Below are 2 tables of the Greenplum performance benchmarks:

 

 

That’s what these big data appliance is able. The ability to load billions of either structured or unstructured files or objects in mere minutes is what drives the massive adoption of Big Data.

And a few days, EMC announced their Greenplum Unified Analytics Platform (UAP) which comprises of 3 Greenplum components:

  • A relational database for structured data
  • An enterprise Hadoop engine for the analysis and processing of unstructured data
  • Chorus 2.0, which is a social media collaboration tool for data scientists

The diagram below summarizes the UAP solution:

Greenplum is certainly ahead of the curve. Competitors like IBM Netezza, Teradata and Oracle Exalogic are racing to be ahead but Greenplum is one of the early adopters of a single platform for big data. Having a consolidation platform will not only reduce costs (integration of all big data components usually incurs high professional services’ fees) but will also reduce the barrier to entry to big data, thus further accelerating the adoption of big data.

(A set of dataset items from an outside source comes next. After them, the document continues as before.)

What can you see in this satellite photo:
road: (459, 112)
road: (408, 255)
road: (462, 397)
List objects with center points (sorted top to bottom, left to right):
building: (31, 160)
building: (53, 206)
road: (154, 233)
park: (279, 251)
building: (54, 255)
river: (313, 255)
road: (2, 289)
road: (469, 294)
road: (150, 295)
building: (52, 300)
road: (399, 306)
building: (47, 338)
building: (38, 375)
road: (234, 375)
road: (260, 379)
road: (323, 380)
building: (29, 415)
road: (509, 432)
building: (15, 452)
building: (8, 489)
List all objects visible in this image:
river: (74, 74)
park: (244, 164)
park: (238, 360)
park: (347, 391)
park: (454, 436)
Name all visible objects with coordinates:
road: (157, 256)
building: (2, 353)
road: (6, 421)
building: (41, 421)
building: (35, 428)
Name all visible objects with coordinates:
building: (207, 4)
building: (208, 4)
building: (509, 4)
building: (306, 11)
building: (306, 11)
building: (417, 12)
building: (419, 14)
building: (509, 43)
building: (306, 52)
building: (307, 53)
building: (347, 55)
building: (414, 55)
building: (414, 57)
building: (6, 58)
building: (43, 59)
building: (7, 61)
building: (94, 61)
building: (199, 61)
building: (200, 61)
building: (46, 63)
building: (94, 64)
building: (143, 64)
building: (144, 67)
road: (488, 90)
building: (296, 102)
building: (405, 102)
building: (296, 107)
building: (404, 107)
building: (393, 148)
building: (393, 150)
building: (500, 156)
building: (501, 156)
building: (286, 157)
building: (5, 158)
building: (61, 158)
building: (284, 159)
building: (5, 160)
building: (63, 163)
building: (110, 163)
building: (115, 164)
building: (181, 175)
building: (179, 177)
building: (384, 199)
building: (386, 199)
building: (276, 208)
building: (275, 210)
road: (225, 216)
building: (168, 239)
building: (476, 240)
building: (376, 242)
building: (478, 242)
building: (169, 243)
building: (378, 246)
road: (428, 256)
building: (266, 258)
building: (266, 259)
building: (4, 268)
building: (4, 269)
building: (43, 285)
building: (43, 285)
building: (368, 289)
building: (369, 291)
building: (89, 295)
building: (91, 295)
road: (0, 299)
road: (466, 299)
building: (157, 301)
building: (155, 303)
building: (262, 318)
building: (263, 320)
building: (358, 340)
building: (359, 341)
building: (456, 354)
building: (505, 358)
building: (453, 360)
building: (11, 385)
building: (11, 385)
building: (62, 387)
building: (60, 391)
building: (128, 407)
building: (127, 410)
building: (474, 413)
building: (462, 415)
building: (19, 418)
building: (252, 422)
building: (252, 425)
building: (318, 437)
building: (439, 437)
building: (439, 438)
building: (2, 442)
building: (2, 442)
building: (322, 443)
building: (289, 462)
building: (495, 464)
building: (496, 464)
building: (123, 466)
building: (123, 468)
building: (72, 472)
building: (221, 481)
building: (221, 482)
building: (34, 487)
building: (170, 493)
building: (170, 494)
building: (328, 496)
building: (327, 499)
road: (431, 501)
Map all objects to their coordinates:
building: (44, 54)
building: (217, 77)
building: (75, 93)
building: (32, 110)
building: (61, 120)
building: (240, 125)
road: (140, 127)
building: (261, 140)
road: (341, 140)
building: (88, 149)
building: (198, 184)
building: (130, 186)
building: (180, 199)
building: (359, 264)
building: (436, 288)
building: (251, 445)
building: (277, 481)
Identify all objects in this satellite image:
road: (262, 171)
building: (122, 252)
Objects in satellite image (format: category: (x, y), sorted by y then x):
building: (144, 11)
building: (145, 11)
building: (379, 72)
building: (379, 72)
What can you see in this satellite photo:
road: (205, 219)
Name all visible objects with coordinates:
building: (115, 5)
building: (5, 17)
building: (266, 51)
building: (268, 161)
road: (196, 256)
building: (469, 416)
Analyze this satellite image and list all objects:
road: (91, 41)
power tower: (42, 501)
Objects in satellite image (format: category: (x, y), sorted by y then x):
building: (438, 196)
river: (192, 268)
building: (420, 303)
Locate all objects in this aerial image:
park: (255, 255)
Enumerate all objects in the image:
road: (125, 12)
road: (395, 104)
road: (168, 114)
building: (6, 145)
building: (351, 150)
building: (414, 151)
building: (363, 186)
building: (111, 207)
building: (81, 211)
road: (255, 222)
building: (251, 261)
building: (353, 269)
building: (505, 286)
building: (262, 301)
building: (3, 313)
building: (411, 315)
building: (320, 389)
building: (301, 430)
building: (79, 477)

Big Data is still very much at its infancy and EMC is pushing to establish its footprint in this space. EMC Education has already announce the general availability of courses related to big data last week and also the EMC Data Science Architect (EMC DSA) certification. Greenplum is enjoying the early sweetness of the Big Data game and there will be more to come. I am certainly looking forward to share more on this plum (pun intended ;-)) of the data storage and data management excitement.